_What you should do_
Please repeat every record below exactly as written, but leave out the pictures.

Structured page parsing data
»»
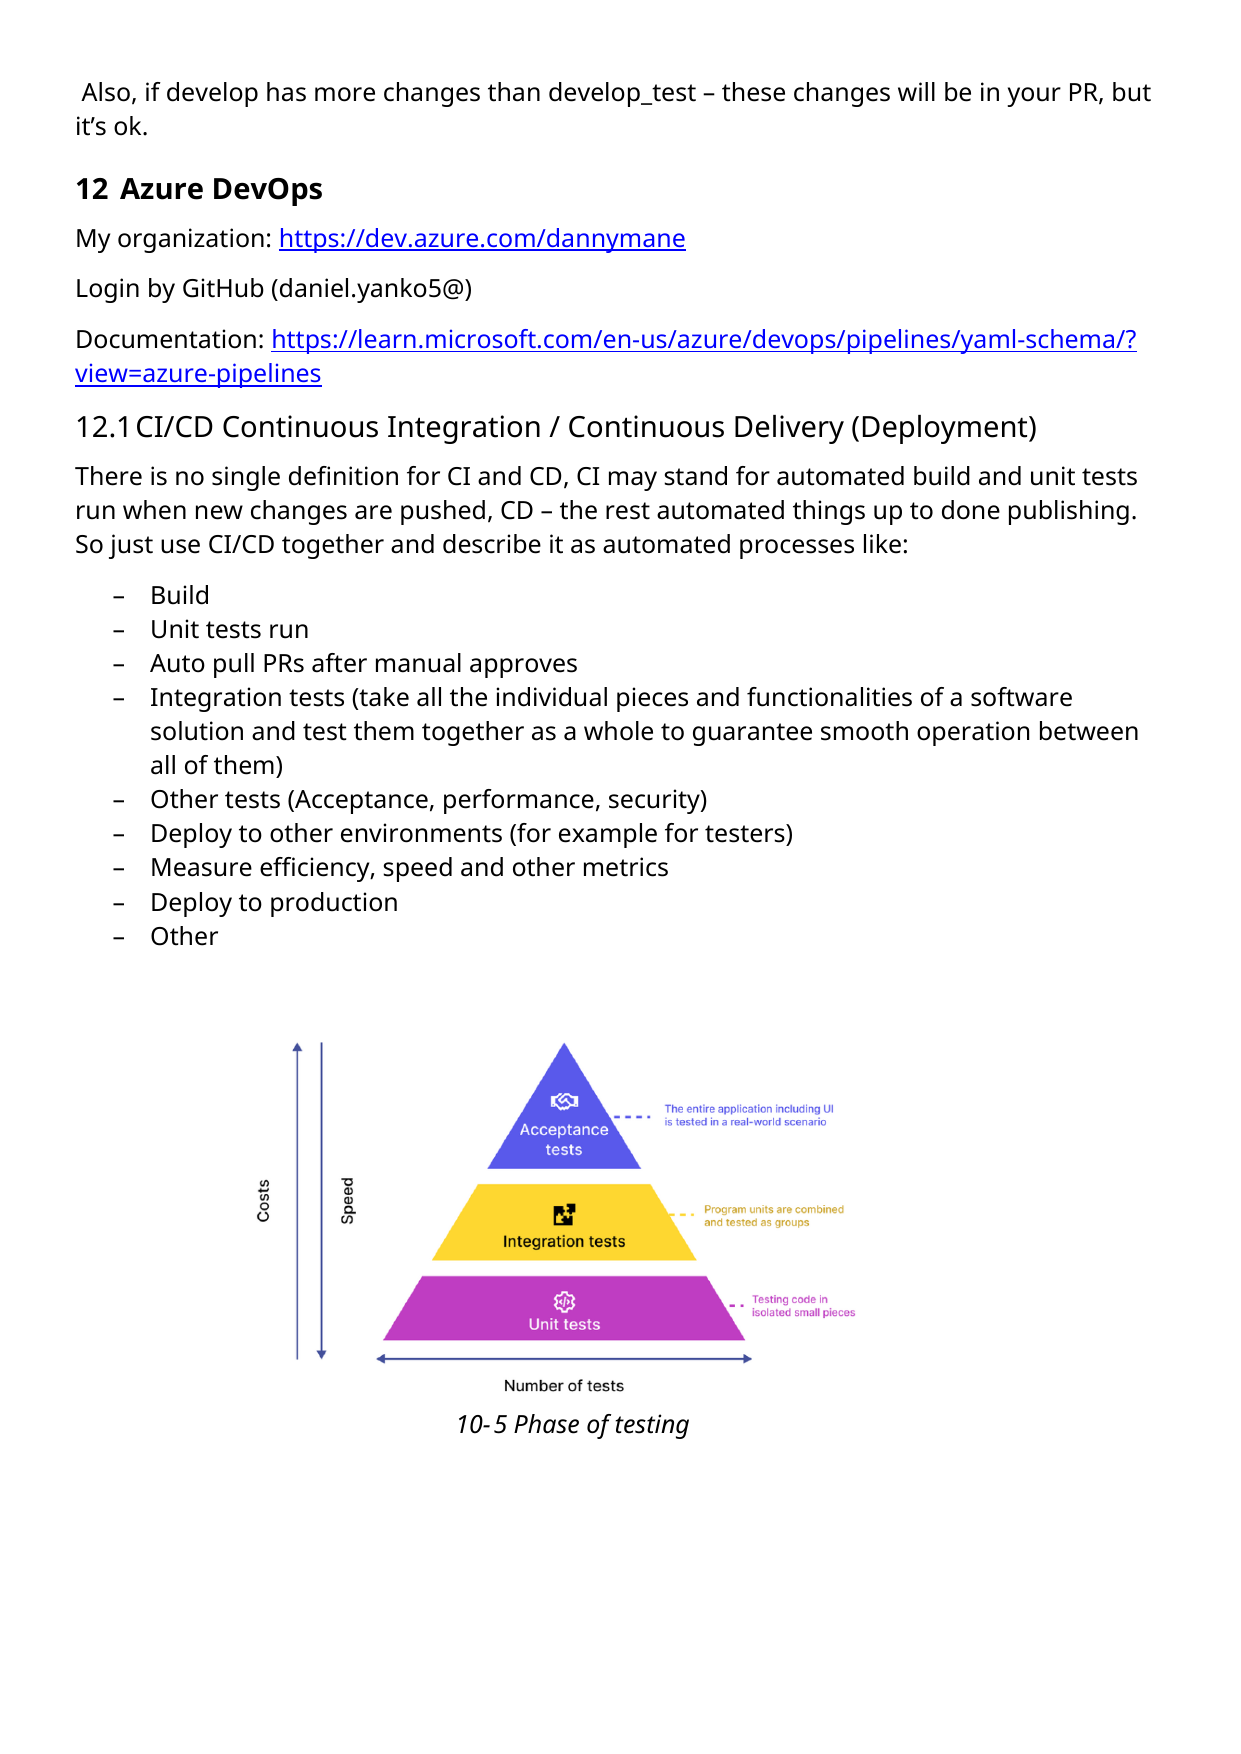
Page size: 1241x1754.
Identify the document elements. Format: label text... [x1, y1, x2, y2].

picture [204, 1002, 944, 1406]
subtitle CI/CD Continuous Integration / Continuous Delivery (Deployment) [75, 407, 1165, 446]
text Login by GitHub (daniel.yanko5@) [75, 271, 1165, 305]
list Build [112, 578, 1165, 612]
list Measure efficiency, speed and other metrics [112, 850, 1165, 884]
text Documentation: https://learn.microsoft.com/en-us/azure/devops/pipelines/yaml-schema/?view=azure-pipelines [75, 322, 1165, 390]
list Deploy to other environments (for example for testers) [112, 816, 1165, 850]
text There is no single definition for CI and CD, CI may stand for automated build and unit tests run when new changes are pushed, CD – the rest automated things up to done publishing. So just use CI/CD together and describe it as automated processes like: [75, 459, 1165, 561]
list Deploy to production [112, 884, 1165, 918]
list Unit tests run [112, 612, 1165, 646]
text Also, if develop has more changes than develop_test – these changes will be in your PR, but it’s ok. [75, 75, 1165, 143]
list Integration tests (take all the individual pieces and functionalities of a software solution and test them together as a whole to guarantee smooth operation between all of them) [112, 680, 1165, 782]
text My organization: https://dev.azure.com/dannymane [75, 220, 1165, 254]
list Other tests (Acceptance, performance, security) [112, 782, 1165, 816]
list Auto pull PRs after manual approves [112, 646, 1165, 680]
list Other [112, 918, 1165, 952]
subtitle Azure DevOps [75, 168, 1165, 208]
««
_Completed task_
Page size: 1241x1754.
Identify the document elements. Format: label text... [x1, y1, x2, y2].

picture [204, 1002, 944, 1406]
subtitle CI/CD Continuous Integration / Continuous Delivery (Deployment) [75, 407, 1165, 446]
text Login by GitHub (daniel.yanko5@) [75, 271, 1165, 305]
list Build [112, 578, 1165, 612]
list Measure efficiency, speed and other metrics [112, 850, 1165, 884]
text Documentation: https://learn.microsoft.com/en-us/azure/devops/pipelines/yaml-schema/?view=azure-pipelines [75, 322, 1165, 390]
list Deploy to other environments (for example for testers) [112, 816, 1165, 850]
text There is no single definition for CI and CD, CI may stand for automated build and unit tests run when new changes are pushed, CD – the rest automated things up to done publishing. So just use CI/CD together and describe it as automated processes like: [75, 459, 1165, 561]
list Deploy to production [112, 884, 1165, 918]
list Unit tests run [112, 612, 1165, 646]
text Also, if develop has more changes than develop_test – these changes will be in your PR, but it’s ok. [75, 75, 1165, 143]
list Integration tests (take all the individual pieces and functionalities of a software solution and test them together as a whole to guarantee smooth operation between all of them) [112, 680, 1165, 782]
text My organization: https://dev.azure.com/dannymane [75, 220, 1165, 254]
list Other tests (Acceptance, performance, security) [112, 782, 1165, 816]
list Auto pull PRs after manual approves [112, 646, 1165, 680]
list Other [112, 918, 1165, 952]
subtitle Azure DevOps [75, 168, 1165, 208]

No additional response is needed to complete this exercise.